I should point out that most modern logicians disagree with this view of logic as a language art. They view math as an extension of logic, and because of this the system of modern logic is very mathematical. But here we are discussing traditional logic, which is very different from modern mathematical or symbolic logic.
The Different Branches of Traditional Logic
Let’s point out first that there are two main divisions in logic: formal logic and material logic. Formal logic studies the form of reasoning, whereas material logic deals with the content of reasoning. Formal logic is divided, in turn, between deductive reasoning and inductive reasoning. Deductive logic reasons from universal truths to particular conclusions. This is the kind of logic the student encounters when he studies arguments such as:
All men are mortal
Socrates is a man
Therefore, Socrates is mortal
The argument begins with a universal truth, “All men are mortal,” and ends up with a particular truth: “Socrates is mortal.”
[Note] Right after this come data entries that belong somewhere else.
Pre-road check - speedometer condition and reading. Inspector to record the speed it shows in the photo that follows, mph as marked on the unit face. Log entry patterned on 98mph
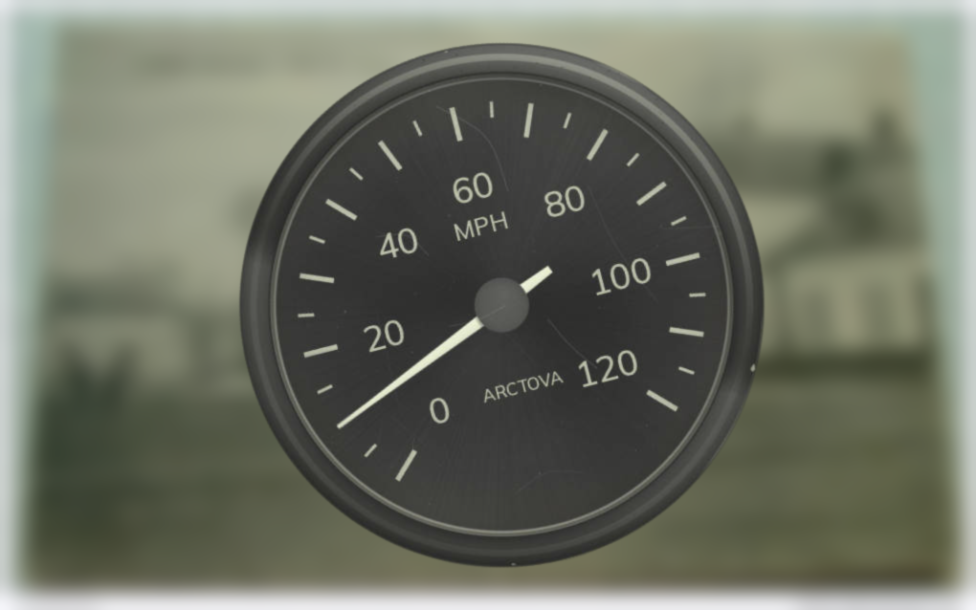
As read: 10mph
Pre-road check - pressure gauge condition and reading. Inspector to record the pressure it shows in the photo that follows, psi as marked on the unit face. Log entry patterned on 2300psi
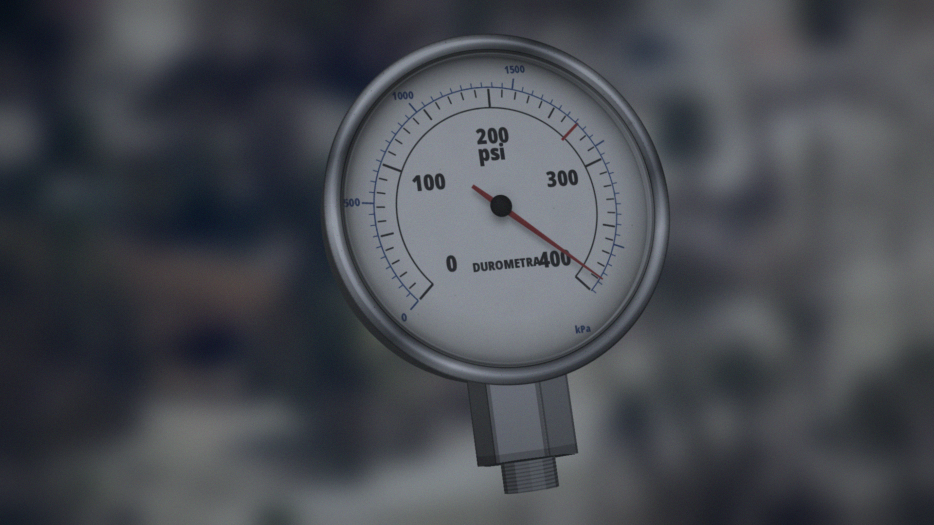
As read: 390psi
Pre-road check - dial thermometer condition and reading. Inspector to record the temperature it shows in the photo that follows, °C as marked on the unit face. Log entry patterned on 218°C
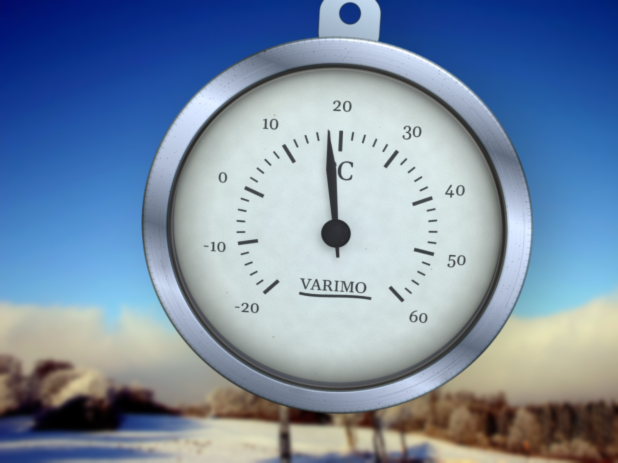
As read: 18°C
Inductive logic reasons from particular facts to universal conclusions. Here is an example:
Every mammal that has ever been examined has hair
Therefore, all mammals have hair
Here, specific instances of mammals being found with hair are said to justify the general conclusion that all mammals have hair. The missing premise in all inductive reasoning is that the future will always be like the past, a premise that has been the subject of much debate in the philosophy of science.
So, given this breakdown, let’s set forth several rules governing the sequence of logic study.
Rule #1: Study good reasoning first–fallacies later.
What this rule says is this: Teach correct reasoning first, and incorrect reasoning only after correct reasoning is understood. An understanding of correct reasoning will enable students, in most cases, to spot bad reasoning even if they have never formally learned to identify bad reasoning. Note that we cannot say the opposite, that students will learn how to spot good reasoning by having studied examples of bad reasoning. In other words, by learning the rules of good reasoning, a student learns to spot bad reasoning as well, but learning about bad reasoning does not enable him to spot good reasoning.
This rule flies in the face of the way logic is often taught. In fact, it is not uncommon for only fallacies to be taught in some “logic” programs—to the exclusion of all else. Of course, we would not tolerate this way of doing things in any other subject. Can you imagine teaching students a list of the things that did not happen in history, expecting them to learn what actually did happen from these falsities? Or exposing them to examples of bad writing as a preparation for writing well? If a science teacher spent a whole year having his students examine great experiments that failed, we might suggest he find another line of work.
Rule #2: Study deduction before induction.
This is a fairly common procedure in most logic texts, and for good reason. Deduction is not only simpler and more straightforward than induction, but deduction is a more fundamental thinking skill than induction. When asked why we believe something, we are much more likely to resort to deduction (usually an incomplete deduction) than induction. The reason is very simple: Induction, by its nature, seeks a laboratory—or maybe the assistance of a magnifying glass and a deerstalker cap. Deduction requires only a comfortable chair—and a little concentration. Induction is more the province of the expert; deduction is the right of the amateur. And, let’s face it, most of us are amateurs in most things.
Rule #3: Study formal logic before material logic.
One reason we study formal logic before material logic has to do with the structure of these two parts of logic. Formal logic is extremely systematic in its structure, whereas material logic is more topical. In formal logic, every piece is related to some other piece in the total system. It is systematic, like arithmetic or geometry. Material logic has more abstract, pre-philosophy concepts that are appropriate for older students.
While, as we have already observed, logic is not the same thing as math, it does share one important characteristic with mathematical disciplines: It is systematic and orderly. If a subject should be studied according to its inherent nature, and the inherent nature of logic is orderly, then it doesn’t take a great logician to conclude that that’s the way it should be studied.